Omit all pictures, then retype the data exactly as given.

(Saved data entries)
= = = = = = =
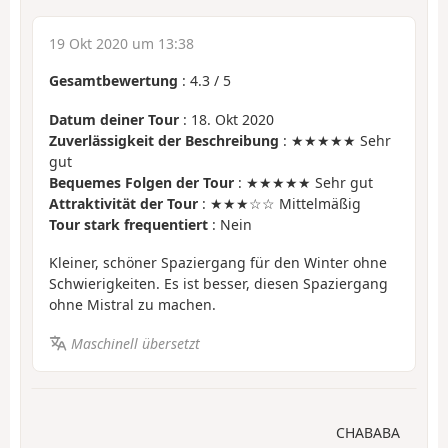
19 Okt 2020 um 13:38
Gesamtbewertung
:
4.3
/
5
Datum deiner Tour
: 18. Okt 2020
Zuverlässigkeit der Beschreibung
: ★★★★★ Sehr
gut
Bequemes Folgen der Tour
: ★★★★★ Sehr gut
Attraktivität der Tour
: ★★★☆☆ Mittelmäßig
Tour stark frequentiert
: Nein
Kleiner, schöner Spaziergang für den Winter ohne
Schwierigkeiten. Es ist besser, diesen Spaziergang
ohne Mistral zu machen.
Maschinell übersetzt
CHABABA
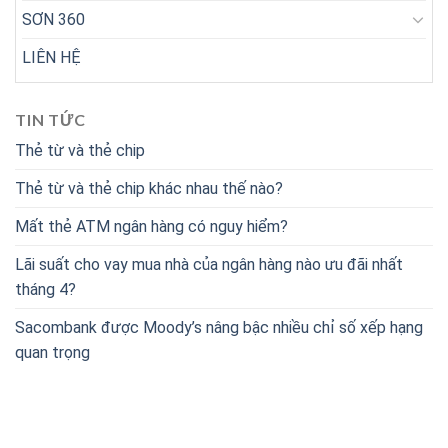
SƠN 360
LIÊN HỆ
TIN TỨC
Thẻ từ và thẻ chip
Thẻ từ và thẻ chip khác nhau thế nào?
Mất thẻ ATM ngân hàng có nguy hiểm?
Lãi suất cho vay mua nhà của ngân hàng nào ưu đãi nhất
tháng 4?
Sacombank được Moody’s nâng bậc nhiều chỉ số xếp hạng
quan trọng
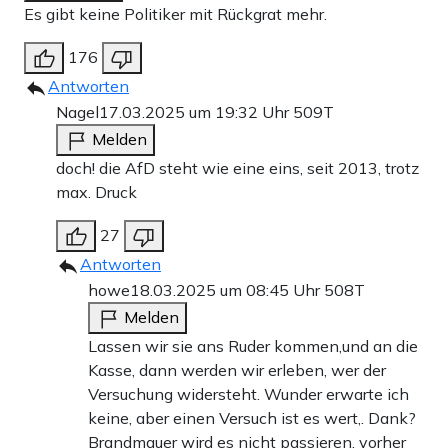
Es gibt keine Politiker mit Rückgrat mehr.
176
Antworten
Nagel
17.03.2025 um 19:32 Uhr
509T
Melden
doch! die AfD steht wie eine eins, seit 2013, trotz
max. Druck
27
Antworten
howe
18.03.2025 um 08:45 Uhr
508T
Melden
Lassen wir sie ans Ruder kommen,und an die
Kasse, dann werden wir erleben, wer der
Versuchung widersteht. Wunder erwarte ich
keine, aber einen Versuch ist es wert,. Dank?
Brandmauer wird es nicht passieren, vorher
= = = = = = =
__ANSWER SPACE__
19 Okt 2020 um 13:38
Gesamtbewertung
:
4.3
/
5
Datum deiner Tour
: 18. Okt 2020
Zuverlässigkeit der Beschreibung
: ★★★★★ Sehr
gut
Bequemes Folgen der Tour
: ★★★★★ Sehr gut
Attraktivität der Tour
: ★★★☆☆ Mittelmäßig
Tour stark frequentiert
: Nein
Kleiner, schöner Spaziergang für den Winter ohne
Schwierigkeiten. Es ist besser, diesen Spaziergang
ohne Mistral zu machen.
Maschinell übersetzt
CHABABA
SƠN 360
LIÊN HỆ
TIN TỨC
Thẻ từ và thẻ chip
Thẻ từ và thẻ chip khác nhau thế nào?
Mất thẻ ATM ngân hàng có nguy hiểm?
Lãi suất cho vay mua nhà của ngân hàng nào ưu đãi nhất
tháng 4?
Sacombank được Moody’s nâng bậc nhiều chỉ số xếp hạng
quan trọng
Es gibt keine Politiker mit Rückgrat mehr.
176
Antworten
Nagel
17.03.2025 um 19:32 Uhr
509T
Melden
doch! die AfD steht wie eine eins, seit 2013, trotz
max. Druck
27
Antworten
howe
18.03.2025 um 08:45 Uhr
508T
Melden
Lassen wir sie ans Ruder kommen,und an die
Kasse, dann werden wir erleben, wer der
Versuchung widersteht. Wunder erwarte ich
keine, aber einen Versuch ist es wert,. Dank?
Brandmauer wird es nicht passieren, vorher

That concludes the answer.